This tutorial aims to demonstrate the benefits of using grid search in H2O Hydrogen Torch to improve a pre-existing model. Specifically, we will focus on building and refining an image metric learning model that can effectively determine the similarity or dissimilarity between bicycle images.

By following this tutorial, you will gain a deeper understanding of how grid search can:

  1. Fine-tune and enhance models created in H2O Hydrogen Torch.
  2. Streamline and eliminate the repetitive process of creating multiple models with varying hyperparameter values.
  3. Elevate your built models in H2O Hydrogen Torch from being merely good to state-of-the-art.

Objectives

  • Understand the benefits of using grid search in H2O Hydrogen Torch to improve a pre-existing model.
  • Learn how to streamline the process of creating multiple models with varying hyperparameter values using grid search.

Prerequisites

Step 1: Import and explore dataset

For this tutorial, let's utilize the demo out-of-the-box preprocessed bicycle_image_metric_learning.zip dataset for this tutorial. The dataset contains 8,313 images of bicycles marked with their class ID. Let's import and explore the preprocessed dataset.

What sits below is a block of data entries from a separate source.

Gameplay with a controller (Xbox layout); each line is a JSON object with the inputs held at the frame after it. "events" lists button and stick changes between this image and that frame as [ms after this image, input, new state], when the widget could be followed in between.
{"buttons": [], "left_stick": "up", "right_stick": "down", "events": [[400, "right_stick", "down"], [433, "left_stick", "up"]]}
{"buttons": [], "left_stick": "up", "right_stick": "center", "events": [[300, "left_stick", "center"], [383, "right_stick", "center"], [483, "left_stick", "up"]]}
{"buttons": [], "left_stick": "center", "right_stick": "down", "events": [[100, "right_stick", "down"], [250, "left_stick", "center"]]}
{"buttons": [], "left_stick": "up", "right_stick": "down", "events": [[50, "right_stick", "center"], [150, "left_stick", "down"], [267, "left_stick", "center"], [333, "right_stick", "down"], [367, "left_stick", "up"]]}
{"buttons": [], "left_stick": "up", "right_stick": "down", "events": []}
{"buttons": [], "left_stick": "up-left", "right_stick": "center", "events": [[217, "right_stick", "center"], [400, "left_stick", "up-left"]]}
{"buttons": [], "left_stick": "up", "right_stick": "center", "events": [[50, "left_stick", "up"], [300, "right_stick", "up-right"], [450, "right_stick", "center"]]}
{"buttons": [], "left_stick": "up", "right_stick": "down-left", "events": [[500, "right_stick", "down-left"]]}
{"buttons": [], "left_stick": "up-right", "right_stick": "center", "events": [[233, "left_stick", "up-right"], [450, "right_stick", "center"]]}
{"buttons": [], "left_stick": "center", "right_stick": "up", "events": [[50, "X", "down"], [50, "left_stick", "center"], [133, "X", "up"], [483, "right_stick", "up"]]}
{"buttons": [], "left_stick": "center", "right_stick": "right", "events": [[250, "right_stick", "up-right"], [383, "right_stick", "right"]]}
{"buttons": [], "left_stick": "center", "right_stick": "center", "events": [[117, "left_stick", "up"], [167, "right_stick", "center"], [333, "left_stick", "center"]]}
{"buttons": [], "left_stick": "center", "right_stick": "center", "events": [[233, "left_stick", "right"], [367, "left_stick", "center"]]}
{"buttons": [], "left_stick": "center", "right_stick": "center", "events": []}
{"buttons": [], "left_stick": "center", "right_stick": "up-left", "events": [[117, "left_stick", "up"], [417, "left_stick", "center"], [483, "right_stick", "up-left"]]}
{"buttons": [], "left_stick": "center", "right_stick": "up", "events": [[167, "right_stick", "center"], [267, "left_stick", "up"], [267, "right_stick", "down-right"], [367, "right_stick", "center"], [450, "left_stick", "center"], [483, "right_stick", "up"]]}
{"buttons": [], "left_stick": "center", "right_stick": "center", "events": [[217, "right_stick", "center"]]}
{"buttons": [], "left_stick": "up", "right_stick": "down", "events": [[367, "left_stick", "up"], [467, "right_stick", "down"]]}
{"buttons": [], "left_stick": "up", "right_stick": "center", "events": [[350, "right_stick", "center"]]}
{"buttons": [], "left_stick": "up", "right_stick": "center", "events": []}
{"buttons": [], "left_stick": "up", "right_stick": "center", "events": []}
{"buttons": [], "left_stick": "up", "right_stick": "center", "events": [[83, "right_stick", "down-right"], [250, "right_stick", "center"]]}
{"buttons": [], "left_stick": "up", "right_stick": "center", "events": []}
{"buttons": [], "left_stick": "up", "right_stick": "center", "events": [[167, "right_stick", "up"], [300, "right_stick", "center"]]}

  1. In the H2O Hydrogen Torch navigation menu, click Import dataset.
  2. In the File name list, select bicycle_image_metric_learning.zip.
  3. Click Continue.
  4. Click Continue.
  5. Click Continue.

Now that the dataset has been imported, let's quickly explore the dataset.

  1. In the Datasets table, click bicycle_image_metric_learning.

Sample train visualization tab displaying images from the bicycle_image_metric_learning dataset

Step 2: Build model

Now, let's build the image metric learning model utilizing default hyperparameter values.

  1. Click Create experiment.
  2. In the Experiment name box, enter tutorial-2a.
  3. Click Run experiment.
    Note

    The default model scorer is the Mean Average Precision (mAP). For our model purposes, we want a validation metric value closer to 1 (indicating a perfect ability of the model to establish similarity and dissimilarity between bicycle images).

Caution

The prediction metrics in the charts from your model might differ from those discussed from this point on as a result of how training data is utilized at the start and during the model's training process.

After a few minutes, you can observed the trained model.

  1. In the Experiments table, click tutorial-2a.

After running the model with default hyperparameter values, we obtained the following final mAP score: 0.777.

Validation MAP graph with step value of 33200 and a mAP value of 0.777

Now that we have discovered the impact of default hyperparameter values, let's explore specific values we can tune to improve our model's mAP and transform our build model from a good to a state-of-the-art model.

Step 3: Identify hyperparameters to tune

When aiming to optimize a machine learning model's performance, hyperparameter tuning is a crucial step. However, there is no universally accepted sequence for tuning hyperparameters. A common approach among practitioners is to begin with the most significant hyperparameters, such as the backbone of the model. The backbone determines the pre-trained models utilized and can significantly impact the model's performance.

It is also advantageous to tune other hyperparameters in conjunction with the primary one being adjusted. For instance, when tuning the backbone, it is often beneficial to tune the learning rate simultaneously. This is because different backbones may perform optimally with varying learning rates.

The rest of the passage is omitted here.